WORK REQUEST 1 => Do these statements agree with the blog excerpt about harvest festival meals? (a) The bacon in the lunchtime soup was left over from Friday evening's supper. (b) The kale in the broth was bought locally. (c) Lunch was eaten before a morning of busyness. Answer yes or no for each, and quote the deciding words from the text.
WORK REQUEST 2 => According to the blog excerpt about harvest festival meals, what strengthened the writer's view that food is precious? Answer in one to three sentences.
WORK REQUEST 3 => Pick up the blog excerpt about harvest festival meals again, starting right after its last sentence, and keep writing it.

As regular readers of this blog know, I abhor waste, especially food waste. A year of vegetable growing and foraging combined with increases in global food prices and recurring famines in the Horn of Africa have all intensified my long-held view that food is precious. Fortunately this is a perspective I share with Mr M – who is an expert in turning left-overs into meals in their own right!

So in this spirit, Saturday’s harvest festival meals were simple affairs, conjured up from free food from the garden, local seasonal produce and left-overs, and enjoyed all the more for this.

Lunch was positively rustic. A broth of leeks and onions, bulked up with half a dozen main crop potatoes and with a handful of home-grown kale stirred in for luck. As we had a couple of rashers of bacon left-over from Friday evening’s supper of comfort food, these went into the cauldron too. In some ways it felt medieval, a bit like the instinct for a harvest festival itself. After a morning of busyness Mr M and I sat down to bowls of steaming hot soup, chunks of bread and butter, and childhood memories.

PROVIDED MATERIAL =>
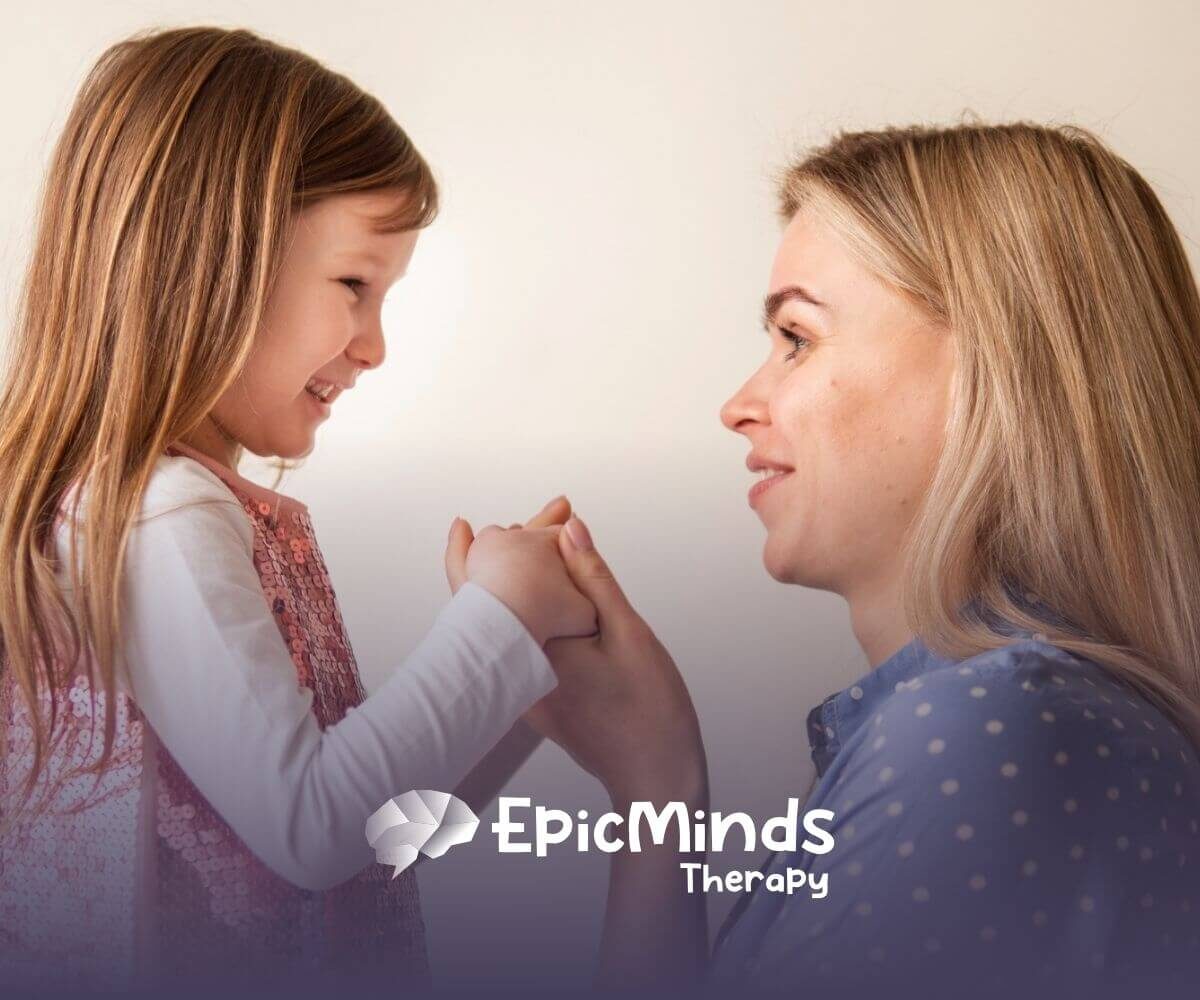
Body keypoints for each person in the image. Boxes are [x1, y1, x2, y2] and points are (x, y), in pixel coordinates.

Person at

TASK OUTPUT 1 =>
(a) Yes: "As we had a couple of rashers of bacon left-over from Friday evening’s supper of comfort food, these went into the cauldron too."
(b) No: "with a handful of home-grown kale stirred in for luck."
(c) No: "After a morning of busyness Mr M and I sat down to bowls of steaming hot soup."

TASK OUTPUT 2 => The writer's view was strengthened by a year of growing vegetables and foraging. Rising global food prices and recurring famines in the Horn of Africa strengthened it too.

TASK OUTPUT 3 =>
After an afternoon of leveling and covering three wedding cakes for my younger brother’s big day, my arms ached and I had already juggled two rounds of washing up. Dinner was therefore definitely going to be kept simple, harvest festival or not.

As our local greengrocer was deluged with Kentish squashes and particularly fine-looking Portobello and large field mushrooms, we decided on an all-but-vegetarian menu. Whilst four cloves of garlic and a chopped onion sweated in some oil, I topped the squash and hollowed out the flesh and seeds (saving the latter for a toasted snack). The hand-broken chunks of mushrooms were added to the pan with an ounce of pancetta – the other ounce was destined for Sunday’s daube. Finally, I added the pumpkin flesh, an espresso cup of Martini Bianco, several sprigs of fresh thyme from the garden and seasoning. After a further ten minutes on the stove, the mixture was piled into the pumpkin (and the overflow into a Pyrex bowl) and popped into the oven. We enjoyed this not-quite vegetarian dish from the garden of England with the last of our fresh tomatoes and some of our potatoes that had been basted in olive oil, sea salt and thyme before being sautéed.

As it was a special occasion I dessert was called for. By dipping a couple of slightly stale sliced brioche fingers in an egg, milk and cinnamon mixture, I reinvigorated them as pain perdu. And, with the help of half a jar of cherries in Kirsch, I served up a Franco-Hapsburg take on the Czech dessert palačinky s ovocí (pancakes with fruit).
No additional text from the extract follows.